STATED GOAL
Write out the lines below again, putting "partFeature" in place of "myFeature" and leaving everything else unchanged.

Extracted data entries:
▼▼▼
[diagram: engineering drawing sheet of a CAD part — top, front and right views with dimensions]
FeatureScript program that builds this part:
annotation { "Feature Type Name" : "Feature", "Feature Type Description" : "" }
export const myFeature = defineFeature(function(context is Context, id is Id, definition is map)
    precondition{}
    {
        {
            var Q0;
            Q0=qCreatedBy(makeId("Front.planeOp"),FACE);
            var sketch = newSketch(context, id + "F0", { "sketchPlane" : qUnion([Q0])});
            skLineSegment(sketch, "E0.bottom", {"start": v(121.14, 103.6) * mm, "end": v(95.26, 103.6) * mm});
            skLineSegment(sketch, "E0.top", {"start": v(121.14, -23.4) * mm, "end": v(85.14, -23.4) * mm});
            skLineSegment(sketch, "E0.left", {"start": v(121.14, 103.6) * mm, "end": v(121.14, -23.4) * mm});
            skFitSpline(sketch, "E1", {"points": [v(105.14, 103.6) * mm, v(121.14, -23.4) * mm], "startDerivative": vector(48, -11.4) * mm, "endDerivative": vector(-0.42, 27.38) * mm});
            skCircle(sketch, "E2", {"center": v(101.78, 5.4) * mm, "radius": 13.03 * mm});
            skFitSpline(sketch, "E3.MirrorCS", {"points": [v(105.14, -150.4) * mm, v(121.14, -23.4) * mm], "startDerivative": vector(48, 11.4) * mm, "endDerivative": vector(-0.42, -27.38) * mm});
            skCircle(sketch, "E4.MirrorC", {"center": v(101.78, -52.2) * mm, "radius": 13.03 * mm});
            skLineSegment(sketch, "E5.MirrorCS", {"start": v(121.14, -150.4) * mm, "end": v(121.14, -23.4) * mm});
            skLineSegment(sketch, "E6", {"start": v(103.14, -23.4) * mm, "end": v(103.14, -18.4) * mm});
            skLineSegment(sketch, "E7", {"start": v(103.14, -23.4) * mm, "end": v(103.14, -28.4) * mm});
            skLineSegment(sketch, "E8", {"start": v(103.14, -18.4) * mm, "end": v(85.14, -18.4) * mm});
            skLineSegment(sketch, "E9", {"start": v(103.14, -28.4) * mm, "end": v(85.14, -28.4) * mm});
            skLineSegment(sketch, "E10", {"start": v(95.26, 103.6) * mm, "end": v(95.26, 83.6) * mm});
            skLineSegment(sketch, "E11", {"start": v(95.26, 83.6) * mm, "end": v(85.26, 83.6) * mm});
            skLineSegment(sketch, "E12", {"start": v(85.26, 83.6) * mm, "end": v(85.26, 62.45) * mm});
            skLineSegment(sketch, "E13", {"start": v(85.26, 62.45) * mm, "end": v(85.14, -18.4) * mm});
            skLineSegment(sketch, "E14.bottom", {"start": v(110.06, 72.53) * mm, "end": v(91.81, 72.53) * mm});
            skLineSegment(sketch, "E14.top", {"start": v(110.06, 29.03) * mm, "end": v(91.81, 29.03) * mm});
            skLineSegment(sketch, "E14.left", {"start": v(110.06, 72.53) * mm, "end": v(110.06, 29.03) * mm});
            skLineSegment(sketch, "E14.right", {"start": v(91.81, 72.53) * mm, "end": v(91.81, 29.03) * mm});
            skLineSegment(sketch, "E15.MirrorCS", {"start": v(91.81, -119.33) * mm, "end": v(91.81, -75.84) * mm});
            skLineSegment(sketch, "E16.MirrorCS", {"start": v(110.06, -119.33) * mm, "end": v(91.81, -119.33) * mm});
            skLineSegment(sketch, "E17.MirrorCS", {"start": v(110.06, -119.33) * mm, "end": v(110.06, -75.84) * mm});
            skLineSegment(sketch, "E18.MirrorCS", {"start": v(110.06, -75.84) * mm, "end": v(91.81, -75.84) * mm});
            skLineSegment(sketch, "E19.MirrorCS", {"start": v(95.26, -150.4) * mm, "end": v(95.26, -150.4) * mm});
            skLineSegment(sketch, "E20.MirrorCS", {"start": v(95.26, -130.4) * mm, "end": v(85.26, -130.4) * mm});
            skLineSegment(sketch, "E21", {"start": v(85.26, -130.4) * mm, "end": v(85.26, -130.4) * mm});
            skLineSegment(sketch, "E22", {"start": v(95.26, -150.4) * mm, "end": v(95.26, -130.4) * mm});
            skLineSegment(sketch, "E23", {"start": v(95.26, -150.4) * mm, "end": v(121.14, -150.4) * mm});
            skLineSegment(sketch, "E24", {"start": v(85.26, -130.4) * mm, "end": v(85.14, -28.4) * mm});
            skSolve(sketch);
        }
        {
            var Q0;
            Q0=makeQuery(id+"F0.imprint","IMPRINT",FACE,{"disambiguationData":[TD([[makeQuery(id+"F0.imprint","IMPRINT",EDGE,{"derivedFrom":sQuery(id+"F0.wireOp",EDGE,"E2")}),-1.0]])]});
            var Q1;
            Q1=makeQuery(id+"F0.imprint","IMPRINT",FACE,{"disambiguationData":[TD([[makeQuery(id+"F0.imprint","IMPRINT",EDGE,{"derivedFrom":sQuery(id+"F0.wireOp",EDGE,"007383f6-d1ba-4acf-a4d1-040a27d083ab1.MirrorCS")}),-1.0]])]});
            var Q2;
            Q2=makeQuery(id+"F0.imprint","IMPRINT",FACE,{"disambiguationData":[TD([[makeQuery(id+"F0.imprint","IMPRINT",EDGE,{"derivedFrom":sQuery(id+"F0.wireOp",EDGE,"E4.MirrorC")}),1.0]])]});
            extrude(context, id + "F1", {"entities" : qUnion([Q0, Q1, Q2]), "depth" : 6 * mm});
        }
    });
▲▲▲
ANSWER IN FULL
[diagram: engineering drawing sheet of a CAD part — top, front and right views with dimensions]
FeatureScript program that builds this part:
annotation { "Feature Type Name" : "Feature", "Feature Type Description" : "" }
export const partFeature = defineFeature(function(context is Context, id is Id, definition is map)
    precondition{}
    {
        {
            var Q0;
            Q0=qCreatedBy(makeId("Front.planeOp"),FACE);
            var sketch = newSketch(context, id + "F0", { "sketchPlane" : qUnion([Q0])});
            skLineSegment(sketch, "E0.bottom", {"start": v(121.14, 103.6) * mm, "end": v(95.26, 103.6) * mm});
            skLineSegment(sketch, "E0.top", {"start": v(121.14, -23.4) * mm, "end": v(85.14, -23.4) * mm});
            skLineSegment(sketch, "E0.left", {"start": v(121.14, 103.6) * mm, "end": v(121.14, -23.4) * mm});
            skFitSpline(sketch, "E1", {"points": [v(105.14, 103.6) * mm, v(121.14, -23.4) * mm], "startDerivative": vector(48, -11.4) * mm, "endDerivative": vector(-0.42, 27.38) * mm});
            skCircle(sketch, "E2", {"center": v(101.78, 5.4) * mm, "radius": 13.03 * mm});
            skFitSpline(sketch, "E3.MirrorCS", {"points": [v(105.14, -150.4) * mm, v(121.14, -23.4) * mm], "startDerivative": vector(48, 11.4) * mm, "endDerivative": vector(-0.42, -27.38) * mm});
            skCircle(sketch, "E4.MirrorC", {"center": v(101.78, -52.2) * mm, "radius": 13.03 * mm});
            skLineSegment(sketch, "E5.MirrorCS", {"start": v(121.14, -150.4) * mm, "end": v(121.14, -23.4) * mm});
            skLineSegment(sketch, "E6", {"start": v(103.14, -23.4) * mm, "end": v(103.14, -18.4) * mm});
            skLineSegment(sketch, "E7", {"start": v(103.14, -23.4) * mm, "end": v(103.14, -28.4) * mm});
            skLineSegment(sketch, "E8", {"start": v(103.14, -18.4) * mm, "end": v(85.14, -18.4) * mm});
            skLineSegment(sketch, "E9", {"start": v(103.14, -28.4) * mm, "end": v(85.14, -28.4) * mm});
            skLineSegment(sketch, "E10", {"start": v(95.26, 103.6) * mm, "end": v(95.26, 83.6) * mm});
            skLineSegment(sketch, "E11", {"start": v(95.26, 83.6) * mm, "end": v(85.26, 83.6) * mm});
            skLineSegment(sketch, "E12", {"start": v(85.26, 83.6) * mm, "end": v(85.26, 62.45) * mm});
            skLineSegment(sketch, "E13", {"start": v(85.26, 62.45) * mm, "end": v(85.14, -18.4) * mm});
            skLineSegment(sketch, "E14.bottom", {"start": v(110.06, 72.53) * mm, "end": v(91.81, 72.53) * mm});
            skLineSegment(sketch, "E14.top", {"start": v(110.06, 29.03) * mm, "end": v(91.81, 29.03) * mm});
            skLineSegment(sketch, "E14.left", {"start": v(110.06, 72.53) * mm, "end": v(110.06, 29.03) * mm});
            skLineSegment(sketch, "E14.right", {"start": v(91.81, 72.53) * mm, "end": v(91.81, 29.03) * mm});
            skLineSegment(sketch, "E15.MirrorCS", {"start": v(91.81, -119.33) * mm, "end": v(91.81, -75.84) * mm});
            skLineSegment(sketch, "E16.MirrorCS", {"start": v(110.06, -119.33) * mm, "end": v(91.81, -119.33) * mm});
            skLineSegment(sketch, "E17.MirrorCS", {"start": v(110.06, -119.33) * mm, "end": v(110.06, -75.84) * mm});
            skLineSegment(sketch, "E18.MirrorCS", {"start": v(110.06, -75.84) * mm, "end": v(91.81, -75.84) * mm});
            skLineSegment(sketch, "E19.MirrorCS", {"start": v(95.26, -150.4) * mm, "end": v(95.26, -150.4) * mm});
            skLineSegment(sketch, "E20.MirrorCS", {"start": v(95.26, -130.4) * mm, "end": v(85.26, -130.4) * mm});
            skLineSegment(sketch, "E21", {"start": v(85.26, -130.4) * mm, "end": v(85.26, -130.4) * mm});
            skLineSegment(sketch, "E22", {"start": v(95.26, -150.4) * mm, "end": v(95.26, -130.4) * mm});
            skLineSegment(sketch, "E23", {"start": v(95.26, -150.4) * mm, "end": v(121.14, -150.4) * mm});
            skLineSegment(sketch, "E24", {"start": v(85.26, -130.4) * mm, "end": v(85.14, -28.4) * mm});
            skSolve(sketch);
        }
        {
            var Q0;
            Q0=makeQuery(id+"F0.imprint","IMPRINT",FACE,{"disambiguationData":[TD([[makeQuery(id+"F0.imprint","IMPRINT",EDGE,{"derivedFrom":sQuery(id+"F0.wireOp",EDGE,"E2")}),-1.0]])]});
            var Q1;
            Q1=makeQuery(id+"F0.imprint","IMPRINT",FACE,{"disambiguationData":[TD([[makeQuery(id+"F0.imprint","IMPRINT",EDGE,{"derivedFrom":sQuery(id+"F0.wireOp",EDGE,"007383f6-d1ba-4acf-a4d1-040a27d083ab1.MirrorCS")}),-1.0]])]});
            var Q2;
            Q2=makeQuery(id+"F0.imprint","IMPRINT",FACE,{"disambiguationData":[TD([[makeQuery(id+"F0.imprint","IMPRINT",EDGE,{"derivedFrom":sQuery(id+"F0.wireOp",EDGE,"E4.MirrorC")}),1.0]])]});
            extrude(context, id + "F1", {"entities" : qUnion([Q0, Q1, Q2]), "depth" : 6 * mm});
        }
    });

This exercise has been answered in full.